Stem cell treatments for amyotrophic lateral sclerosis: a critical overview of early phase trials
Published in Expert Opinion on Investigational Drugs, 2019
Stephen A. Goutman, Masha G. Savelieff, Stacey A. Sakowski, Eva L. Feldman
Stem cells were originally proposed as an ALS treatment to replenish the populations of progressively lost MNs. Stem cells possess the ability to self-renew and maintain an undifferentiated state.
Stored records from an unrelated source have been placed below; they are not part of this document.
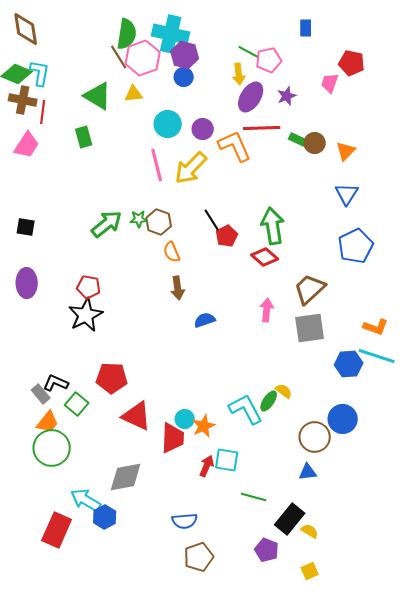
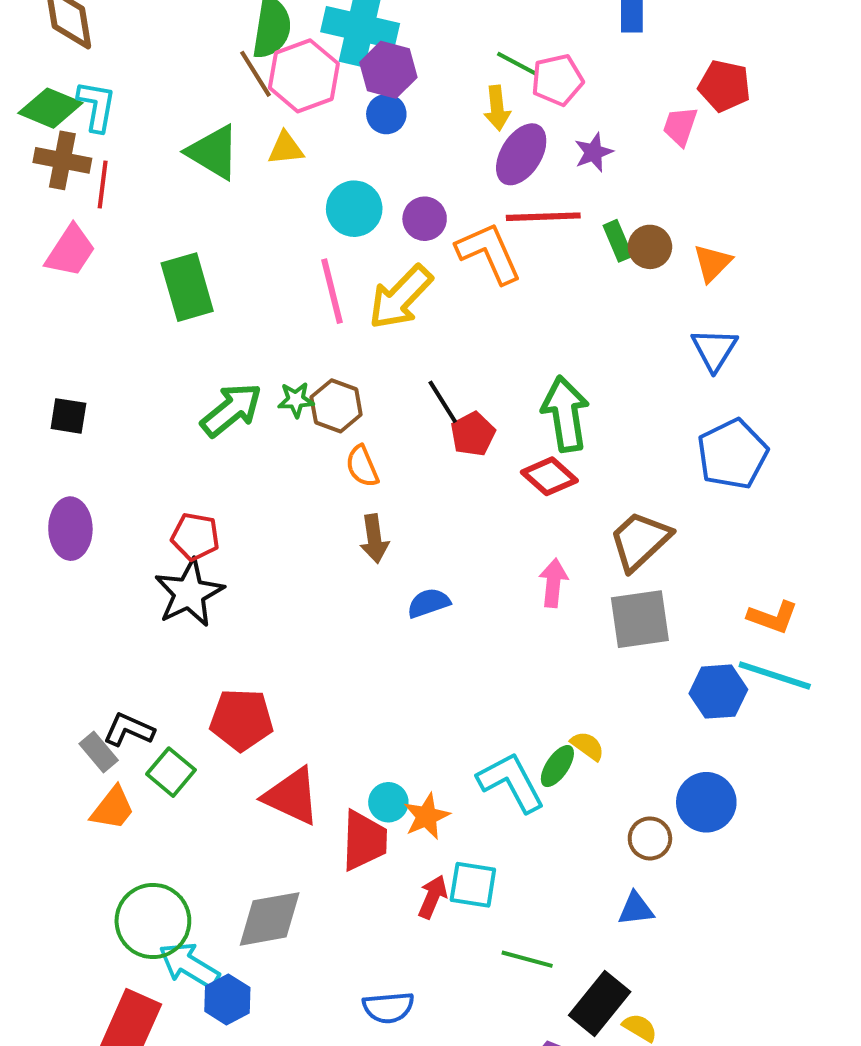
green rectangle: (84, 137) -> (187, 287), moved, size x1.5
green rectangle: (299, 140) -> (618, 241), turned 42
brown circle: (315, 437) -> (650, 838), size x0.7
green circle: (52, 448) -> (153, 921), moved

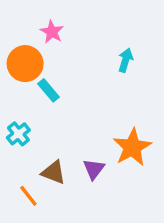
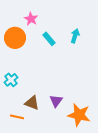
cyan rectangle: (49, 90) -> (49, 39), moved
orange star: (132, 147) -> (79, 115), moved, turned -30
orange line: (28, 196) -> (17, 117), turned -40

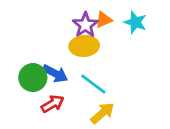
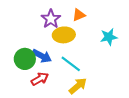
cyan star: (135, 22) -> (109, 37), moved, turned -30
purple star: (85, 25) -> (51, 19), moved

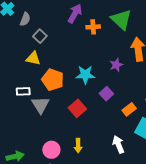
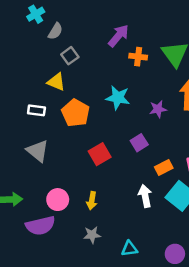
cyan star: (85, 75) -> (118, 98), moved
white rectangle: (23, 91) -> (36, 110), moved
gray triangle: (40, 105) -> (38, 151), moved, turned -30
white arrow: (118, 144) -> (145, 196), moved

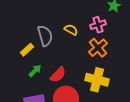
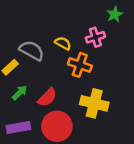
gray semicircle: (45, 36) -> (32, 51), turned -45
orange cross: (98, 48) -> (80, 65), moved, turned -30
When they divide, the parent cell retains stemness while the daughter cell can differentiate [9]. Embryonic stem cells (ESCs) are totipotent and can differentiate into any cell type, while pluripotent stem cells (PSCs) can differentiate into more limited, specific cell types [9]. Neural progenitor cells (NPCs) are PSCs that can differentiate into neuronal or glial cells [9,10]. The original notion for ALS stem cell therapy was to employ ESCs or PSCs to generate MNs for transplantation into ALS patients. Unfortunately, in practice, the concept proved harder to implement [11–13]. In order to integrate seamlessly with preexisting neural circuits, transplanted stem cell-derived MNs need to project axons, frequently over significant distances, and synapse with endogenous neurons and muscle, all the while enduring a diseased microenvironment [11,13].